Bhagwat Priya, Ofotokun Ighovwerha, McComsey Grace A, Brown Todd T, Moser Carlee, Sugar Catherine A, Currier Judith S
University of California, Los Angeles, Los Angeles, California.
Emory University School of Medicine, Department of Medicine, Atlanta, Georgia.
Open Forum Infect Dis. 2018 Nov 16;5(11):ofy201. doi: 10.1093/ofid/ofy201. eCollection 2018 Nov.
This study investigates the association of clinical and demographic predictors with abdominal fat gain, measured using waist circumference (WC) and self-reported abdominal size.
We analyzed data from ACTG A5257, a clinical trial that randomized treatment-naïve HIV-infected participants to 1 of 3 antiretroviral regimens: raltegravir (RAL) or the protease inhibitors (PIs) atazanavir/ritonavir (ATV/r) or darunavir/ritonavir (DRV/r), each in combination with tenofovir disoproxil fumarate/emtricitabine. Associations of treatment and baseline/demographic characteristics with 96-week WC change were assessed using repeated-measures models. Ordinal logistic regression was used to examine the associations of predictors with week 96 self-reported abdominal changes.

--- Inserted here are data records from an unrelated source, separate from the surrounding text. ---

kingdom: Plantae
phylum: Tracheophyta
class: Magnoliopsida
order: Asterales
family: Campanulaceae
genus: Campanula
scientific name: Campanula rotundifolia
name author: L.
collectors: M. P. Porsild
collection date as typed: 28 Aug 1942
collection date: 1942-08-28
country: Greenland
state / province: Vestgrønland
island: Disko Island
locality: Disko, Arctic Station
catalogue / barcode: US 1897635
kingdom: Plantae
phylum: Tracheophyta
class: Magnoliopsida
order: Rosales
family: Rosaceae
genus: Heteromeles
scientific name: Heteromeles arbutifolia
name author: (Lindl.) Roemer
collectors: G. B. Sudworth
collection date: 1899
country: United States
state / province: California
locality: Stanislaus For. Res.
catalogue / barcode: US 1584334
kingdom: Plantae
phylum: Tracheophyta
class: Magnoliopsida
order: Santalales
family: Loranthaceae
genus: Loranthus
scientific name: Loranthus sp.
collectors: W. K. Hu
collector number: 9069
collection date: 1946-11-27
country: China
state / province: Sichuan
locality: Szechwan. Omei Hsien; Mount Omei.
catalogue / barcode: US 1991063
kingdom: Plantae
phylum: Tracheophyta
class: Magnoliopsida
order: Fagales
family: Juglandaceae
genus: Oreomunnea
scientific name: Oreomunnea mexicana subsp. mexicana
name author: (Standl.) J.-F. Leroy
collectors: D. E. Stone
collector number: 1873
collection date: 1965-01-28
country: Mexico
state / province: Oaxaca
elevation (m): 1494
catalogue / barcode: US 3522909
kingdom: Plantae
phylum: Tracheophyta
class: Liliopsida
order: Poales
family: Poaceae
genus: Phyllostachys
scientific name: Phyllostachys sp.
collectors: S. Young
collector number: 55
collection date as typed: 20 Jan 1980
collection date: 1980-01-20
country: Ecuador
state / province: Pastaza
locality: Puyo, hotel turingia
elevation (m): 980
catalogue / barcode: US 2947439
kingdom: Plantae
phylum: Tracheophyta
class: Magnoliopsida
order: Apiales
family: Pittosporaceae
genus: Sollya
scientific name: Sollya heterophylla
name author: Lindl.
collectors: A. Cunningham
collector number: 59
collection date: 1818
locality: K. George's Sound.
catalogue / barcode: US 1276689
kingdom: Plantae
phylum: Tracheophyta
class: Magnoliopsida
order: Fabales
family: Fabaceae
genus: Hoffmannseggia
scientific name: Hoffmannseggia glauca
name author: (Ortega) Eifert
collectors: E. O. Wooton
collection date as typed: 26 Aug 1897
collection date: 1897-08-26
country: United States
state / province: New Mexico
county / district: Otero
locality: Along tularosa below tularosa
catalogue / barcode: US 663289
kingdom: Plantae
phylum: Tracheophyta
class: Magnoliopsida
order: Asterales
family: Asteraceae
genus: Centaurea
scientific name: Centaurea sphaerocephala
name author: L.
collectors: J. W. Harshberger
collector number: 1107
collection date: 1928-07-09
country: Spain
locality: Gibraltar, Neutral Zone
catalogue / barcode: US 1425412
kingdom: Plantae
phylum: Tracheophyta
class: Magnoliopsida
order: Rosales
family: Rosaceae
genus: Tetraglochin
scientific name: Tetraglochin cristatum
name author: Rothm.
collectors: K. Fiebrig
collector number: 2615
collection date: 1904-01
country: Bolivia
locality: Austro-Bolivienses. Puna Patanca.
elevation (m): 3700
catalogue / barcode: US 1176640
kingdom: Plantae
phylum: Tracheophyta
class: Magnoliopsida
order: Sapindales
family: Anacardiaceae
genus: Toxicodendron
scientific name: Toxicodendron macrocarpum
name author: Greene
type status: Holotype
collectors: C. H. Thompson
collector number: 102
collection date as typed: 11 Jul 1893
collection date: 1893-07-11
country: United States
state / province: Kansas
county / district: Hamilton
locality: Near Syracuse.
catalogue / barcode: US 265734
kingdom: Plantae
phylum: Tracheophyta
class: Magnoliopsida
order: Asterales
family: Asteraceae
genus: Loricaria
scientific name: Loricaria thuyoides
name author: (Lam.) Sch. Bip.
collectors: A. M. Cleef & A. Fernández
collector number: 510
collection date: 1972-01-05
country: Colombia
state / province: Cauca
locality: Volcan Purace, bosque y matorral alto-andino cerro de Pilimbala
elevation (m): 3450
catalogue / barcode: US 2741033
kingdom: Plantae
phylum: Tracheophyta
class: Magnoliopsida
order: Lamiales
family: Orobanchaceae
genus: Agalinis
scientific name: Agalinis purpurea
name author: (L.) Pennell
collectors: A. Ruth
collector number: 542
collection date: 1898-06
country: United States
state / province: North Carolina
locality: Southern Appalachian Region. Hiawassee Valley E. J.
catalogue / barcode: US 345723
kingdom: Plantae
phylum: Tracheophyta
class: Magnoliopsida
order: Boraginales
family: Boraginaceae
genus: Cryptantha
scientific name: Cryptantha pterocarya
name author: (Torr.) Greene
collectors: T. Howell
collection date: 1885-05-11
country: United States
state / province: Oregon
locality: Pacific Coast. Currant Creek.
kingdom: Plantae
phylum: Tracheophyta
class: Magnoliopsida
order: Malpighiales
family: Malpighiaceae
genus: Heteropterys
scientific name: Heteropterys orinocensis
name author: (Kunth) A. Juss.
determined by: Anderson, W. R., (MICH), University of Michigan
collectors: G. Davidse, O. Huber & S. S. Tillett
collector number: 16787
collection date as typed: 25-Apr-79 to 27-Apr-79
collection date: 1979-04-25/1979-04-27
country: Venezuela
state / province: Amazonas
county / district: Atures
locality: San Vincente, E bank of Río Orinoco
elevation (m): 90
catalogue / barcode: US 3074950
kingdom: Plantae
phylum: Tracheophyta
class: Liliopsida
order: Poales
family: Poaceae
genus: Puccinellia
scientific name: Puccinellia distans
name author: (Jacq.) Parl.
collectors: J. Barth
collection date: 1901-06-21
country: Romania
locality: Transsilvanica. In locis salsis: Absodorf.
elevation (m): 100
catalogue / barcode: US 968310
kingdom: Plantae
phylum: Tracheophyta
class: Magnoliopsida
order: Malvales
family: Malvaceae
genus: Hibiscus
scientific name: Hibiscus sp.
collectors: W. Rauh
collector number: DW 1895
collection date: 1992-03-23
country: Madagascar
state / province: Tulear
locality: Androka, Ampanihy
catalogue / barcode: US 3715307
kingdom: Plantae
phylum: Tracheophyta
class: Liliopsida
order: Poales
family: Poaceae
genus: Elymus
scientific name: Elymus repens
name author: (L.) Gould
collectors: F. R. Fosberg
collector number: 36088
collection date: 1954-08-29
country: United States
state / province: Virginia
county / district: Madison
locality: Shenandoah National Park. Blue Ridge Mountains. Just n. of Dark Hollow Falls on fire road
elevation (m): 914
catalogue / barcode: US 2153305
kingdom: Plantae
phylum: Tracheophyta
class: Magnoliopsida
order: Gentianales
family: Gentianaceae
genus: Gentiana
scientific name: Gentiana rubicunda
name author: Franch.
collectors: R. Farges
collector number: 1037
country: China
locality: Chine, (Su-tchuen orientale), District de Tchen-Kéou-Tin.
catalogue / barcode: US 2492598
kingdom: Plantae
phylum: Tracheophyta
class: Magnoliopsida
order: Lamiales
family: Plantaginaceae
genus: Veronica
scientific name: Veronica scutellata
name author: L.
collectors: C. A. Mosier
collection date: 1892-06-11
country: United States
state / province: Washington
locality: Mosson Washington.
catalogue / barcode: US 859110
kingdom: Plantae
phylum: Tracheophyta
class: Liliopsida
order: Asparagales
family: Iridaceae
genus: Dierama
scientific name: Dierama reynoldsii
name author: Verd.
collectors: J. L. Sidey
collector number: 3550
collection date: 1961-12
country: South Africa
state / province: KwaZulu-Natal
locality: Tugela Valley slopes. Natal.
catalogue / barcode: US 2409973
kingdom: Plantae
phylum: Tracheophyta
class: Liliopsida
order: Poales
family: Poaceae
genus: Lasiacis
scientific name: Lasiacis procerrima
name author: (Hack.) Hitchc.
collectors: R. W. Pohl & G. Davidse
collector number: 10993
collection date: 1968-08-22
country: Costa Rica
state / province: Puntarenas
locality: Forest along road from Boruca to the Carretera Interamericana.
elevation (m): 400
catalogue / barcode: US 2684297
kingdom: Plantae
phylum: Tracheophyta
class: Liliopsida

The study population (n = 1809) was 76.0% male and predominantly black non-Hispanic (41.9%) and white non-Hispanic (34.1%). Mean baseline WC was 90.6 cm, with an average 96-week increase of 3.4 cm. WC increases were higher in the RAL arm compared with DRV/r ( = .0130). Females experienced greater increases in WC on RAL vs ATV/r than males ( = .0065). Similarly, a larger difference in WC change was found for RAL vs DRV/r for black vs nonblack individuals ( = .0043). A separate multivariable model found that in addition to the treatment regimen, higher baseline viral load and lower CD4+ were also associated with WC increases.
With antiretroviral therapy initiation, higher WC increases in the RAL arm compared with PIs were more pronounced in female and black participants, and a more advanced baseline HIV disease state was a strong predictor of larger abdominal increases. Understanding factors predisposing individuals to abdominal fat gain could inform health management after therapy initiation.
本研究调查了临床和人口统计学预测因素与腹部脂肪增加之间的关联,腹部脂肪增加通过腰围(WC)和自我报告的腹部尺寸来衡量。
我们分析了ACTG A5257的数据,这是一项临床试验,将未接受过治疗的HIV感染参与者随机分配到三种抗逆转录病毒方案之一:拉替拉韦(RAL)或蛋白酶抑制剂阿扎那韦/利托那韦(ATV/r)或达芦那韦/利托那韦(DRV/r),每种方案均与富马酸替诺福韦二吡呋酯/恩曲他滨联合使用。使用重复测量模型评估治疗及基线/人口统计学特征与96周WC变化之间的关联。采用有序逻辑回归分析预测因素与96周自我报告的腹部变化之间的关联。
研究人群(n = 1809)中男性占76.0%,主要为非西班牙裔黑人(41.9%)和非西班牙裔白人(34.1%)。平均基线WC为90.6 cm,96周平均增加3.4 cm。与DRV/r组相比,RAL组的WC增加幅度更高(P = 0.0130)。女性在接受RAL治疗时WC的增加幅度大于男性接受ATV/r治疗时的增加幅度(P = 0.0065)。同样,黑人与非黑人个体在接受RAL治疗与DRV/r治疗时WC变化的差异更大(P = 0.0043)。另一个多变量模型发现,除治疗方案外,较高的基线病毒载量和较低的CD4+水平也与WC增加有关。
开始抗逆转录病毒治疗后,与蛋白酶抑制剂相比,RAL组WC增加幅度更高,在女性和黑人参与者中更为明显,基线HIV疾病状态越严重,腹部增加幅度越大的预测性越强。了解个体腹部脂肪增加的易感因素可为治疗开始后的健康管理提供参考。